**EXTRACT TO READ**
'''

#  Copyright (c). All Rights Reserved.
#  General Optimal control Problem Solver (GOPS)
#  Intelligent Driving Lab (iDLab), Tsinghua University
#
#  Creator: iDLab
#  Lab Leader: Prof. Shengbo Eben Li
#  Email: lisb04@gmail.com
#
#  Description: vehicle 3DOF data environment with surrounding vehicles constraint
#  Update: 2022-11-20, Yujie Yang: create environment

from dataclasses import dataclass
from typing import Any, Dict, List, Optional, Sequence, Tuple

import gymnasium
import numpy as np

from relax_env.veh3dofconti import SimuVeh3dofconti, angle_normalize, ego_vehicle_coordinate_transform


@dataclass
class SurrVehicleData:
    x: float = 0.0
    y: float = 0.0
    phi: float = 0.0
    u: float = 0.0
    # front wheel angle
    delta: float = 0.0
    # distance from front axle to rear axle
    l: float = 3.0
    dt: float = 0.1

    def step(self):
        self.x = self.x + self.u * np.cos(self.phi) * self.dt
        self.y = self.y + self.u * np.sin(self.phi) * self.dt
        self.phi = self.phi + self.u * np.tan(self.delta) / self.l * self.dt
        self.phi = angle_normalize(self.phi)


class SimuVeh3dofcontiSurrCstr(SimuVeh3dofconti):
    def __init__(
        self,
        pre_horizon: int = 10,
        path_para: Optional[Dict[str, Dict]] = None,
        u_para: Optional[Dict[str, Dict]] = None,
        surr_veh_num: int = 1,
        veh_length: float = 4.8,
        veh_width: float = 2.0,
        **kwargs: Any,
    ):
        super().__init__(pre_horizon, path_para, u_para, **kwargs)
        ego_obs_dim = 6
        ref_obs_dim = 4
        self.observation_space = gymnasium.spaces.Box(
            low=-np.inf,
            high=np.inf,
            shape=(ego_obs_dim + ref_obs_dim * pre_horizon + surr_veh_num * 4,),
            dtype=np.float32,
        )
        self.surr_veh_num = surr_veh_num
        self.surr_vehs: List[SurrVehicleData] = None
        self.surr_state = np.zeros((surr_veh_num, 5), dtype=np.float32)
        self.veh_length = veh_length
        self.veh_width = veh_width
        self.info_dict.update(
            {
                "surr_state": {"shape": (surr_veh_num, 5), "dtype": np.float32},
                "constraint": {"shape": (1,), "dtype": np.float32},
            }
        )

    def reset(
        self,
        *,
        seed: Optional[int] = None,
        options: Optional[dict] = None,
    ) -> Tuple[np.ndarray, dict]:
        # init_state = np.array([0.0, -1.0, 0.0, 0.0, 0, 0], dtype=np.float32)
        if options is not None:
            options["ref_time"] = 0.0
        super().reset(seed=seed, options=options)

        surr_x0, surr_y0 = self.ref_points[0, :2]
        if self.path_num == None:
            # circle path
            surr_phi = self.ref_points[0, 2]
            surr_delta = -np.arctan2(SurrVehicleData.l, self.ref_traj.ref_trajs[3].r)

'''

Saved entries

'''

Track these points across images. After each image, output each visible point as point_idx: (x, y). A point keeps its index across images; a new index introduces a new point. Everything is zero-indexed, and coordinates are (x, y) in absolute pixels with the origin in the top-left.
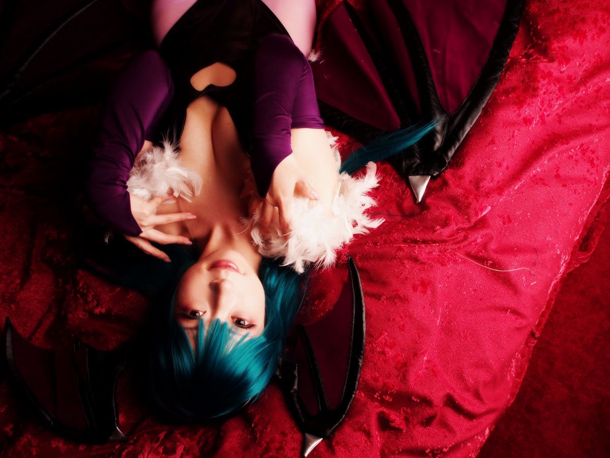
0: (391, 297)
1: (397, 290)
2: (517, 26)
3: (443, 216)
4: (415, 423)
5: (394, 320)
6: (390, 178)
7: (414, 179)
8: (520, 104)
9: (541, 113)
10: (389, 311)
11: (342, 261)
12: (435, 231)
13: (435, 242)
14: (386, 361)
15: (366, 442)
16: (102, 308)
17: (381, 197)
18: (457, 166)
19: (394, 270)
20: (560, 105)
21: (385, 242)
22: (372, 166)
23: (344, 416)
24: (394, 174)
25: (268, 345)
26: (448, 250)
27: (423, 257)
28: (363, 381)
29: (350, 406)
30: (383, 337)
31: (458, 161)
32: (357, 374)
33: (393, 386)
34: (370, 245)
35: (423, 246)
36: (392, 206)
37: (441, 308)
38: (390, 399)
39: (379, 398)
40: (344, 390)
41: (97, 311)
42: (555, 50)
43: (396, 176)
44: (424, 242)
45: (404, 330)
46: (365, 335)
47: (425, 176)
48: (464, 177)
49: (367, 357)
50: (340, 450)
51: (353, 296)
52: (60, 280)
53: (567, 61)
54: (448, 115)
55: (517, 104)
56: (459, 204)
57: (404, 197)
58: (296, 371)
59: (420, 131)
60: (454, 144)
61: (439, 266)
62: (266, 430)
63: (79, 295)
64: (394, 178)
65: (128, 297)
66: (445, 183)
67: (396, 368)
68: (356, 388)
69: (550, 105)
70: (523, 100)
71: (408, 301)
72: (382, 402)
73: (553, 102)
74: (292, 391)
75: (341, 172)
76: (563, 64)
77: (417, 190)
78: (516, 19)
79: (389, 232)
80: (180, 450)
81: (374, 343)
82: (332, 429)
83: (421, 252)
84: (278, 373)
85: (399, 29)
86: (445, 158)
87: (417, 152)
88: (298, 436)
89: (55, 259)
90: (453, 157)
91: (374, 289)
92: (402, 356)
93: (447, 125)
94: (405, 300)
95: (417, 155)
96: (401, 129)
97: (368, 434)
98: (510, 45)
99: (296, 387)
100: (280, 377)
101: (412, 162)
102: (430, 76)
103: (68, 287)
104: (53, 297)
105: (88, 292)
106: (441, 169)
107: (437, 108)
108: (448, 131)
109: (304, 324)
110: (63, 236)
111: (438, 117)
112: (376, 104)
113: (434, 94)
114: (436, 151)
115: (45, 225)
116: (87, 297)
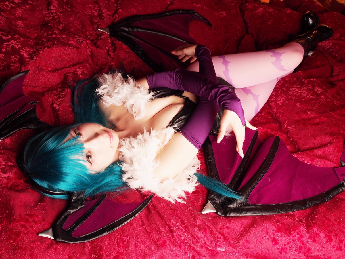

'''

**ASSIGNMENT 1**
In the vehicle environment code, what default value does the constructor assign to veh_width?
**ASSIGNMENT 2**
Copy out the saved entries word for word, starting at the beginning of the records and ending at the line that contains "3: (443, 216)". Leave the pictures out.

**ANSWER BOX 1**
2.0

**ANSWER BOX 2**
Track these points across images. After each image, output each visible point as point_idx: (x, y). A point keeps its index across images; a new index introduces a new point. Everything is zero-indexed, and coordinates are (x, y) in absolute pixels with the origin in the top-left.
0: (391, 297)
1: (397, 290)
2: (517, 26)
3: (443, 216)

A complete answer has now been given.